The Wiliche is a traditional wooden boat, 18 metres in length with a large, spacious, indoor lounge complete with cushions and woollen throws (all traditional Chilote of course).
From the hotel we cruised for an hour and a half passing cliffs, villages and rolling hillsides before arriving at our first destination of Chelin. On arrival we were greeted to the bay by 2 dolphins that were swimming around under the bow of the boat – this was really magical.
As we cruised along there were south american terns diving into the water, magellanic penguins popping up mid catch and many imperial cormorants. I was very lucky to have a day of still tranquil waters, clear blue sky with not a breath of wind or drop of rain in sight – a real treat for this part of the world.
The first village we visited of just a few houses had a wooden church that was under going restoration work. It was fascinating to see how the original church must have been built and see the techniques that were being implemented today to keep this 200 year old building alive.
Behind the church was the traditional Chilote graveyard, almost a replica of the village but in miniature. The Chilotes are strong believers that after death people still need a roof over their head so the tombstones are actually little wooden, shingle clad houses. This was fascinating and really quite different to anything I’d seen before.
After a wander up to a view point, the captain, Jose, then came to collect us in the zodiac boat and we motored across to the opposite island of Quehui.
On-route, we pulled up alongside a small, local fishing boat to see what they were catching. On board were two men in thick wetsuits, two helpers and reels of yellow hosepipe; these men were divers and the hosepipe was part of the rudimentary equipment that they use. They were delighted to offer us some of their catch – muscles bigger than my hand, aptly names ‘ Shoe sole muscles’ and enormous clams. Later in the afternoon the captain cooked these up with white wine, garlic and onions – delicious and so fresh.
There had been many forest fires due to the dry summer and so the horizon was really hazy. However, on a clear day looking east you have a spectacular view of the snow peaked Andes including one or two volcanoes.
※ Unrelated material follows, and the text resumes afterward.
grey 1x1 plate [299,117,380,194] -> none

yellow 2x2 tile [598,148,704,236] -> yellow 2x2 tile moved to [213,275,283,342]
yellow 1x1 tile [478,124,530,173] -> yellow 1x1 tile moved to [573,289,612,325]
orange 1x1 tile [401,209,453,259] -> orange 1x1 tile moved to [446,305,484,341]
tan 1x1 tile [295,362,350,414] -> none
The return journey took us on a slightly different route passing the north western side of the Chelin island. For the return journey I climbed up onto the roof and laid down for a well earned siesta – totally priceless.
Highlights of the day….
The fascinating graveyard
The divers – interaction with the local divers
The stunning calm waters, emerald in colour with the hillsides reflecting perfectly – days like today are very rare I’m told.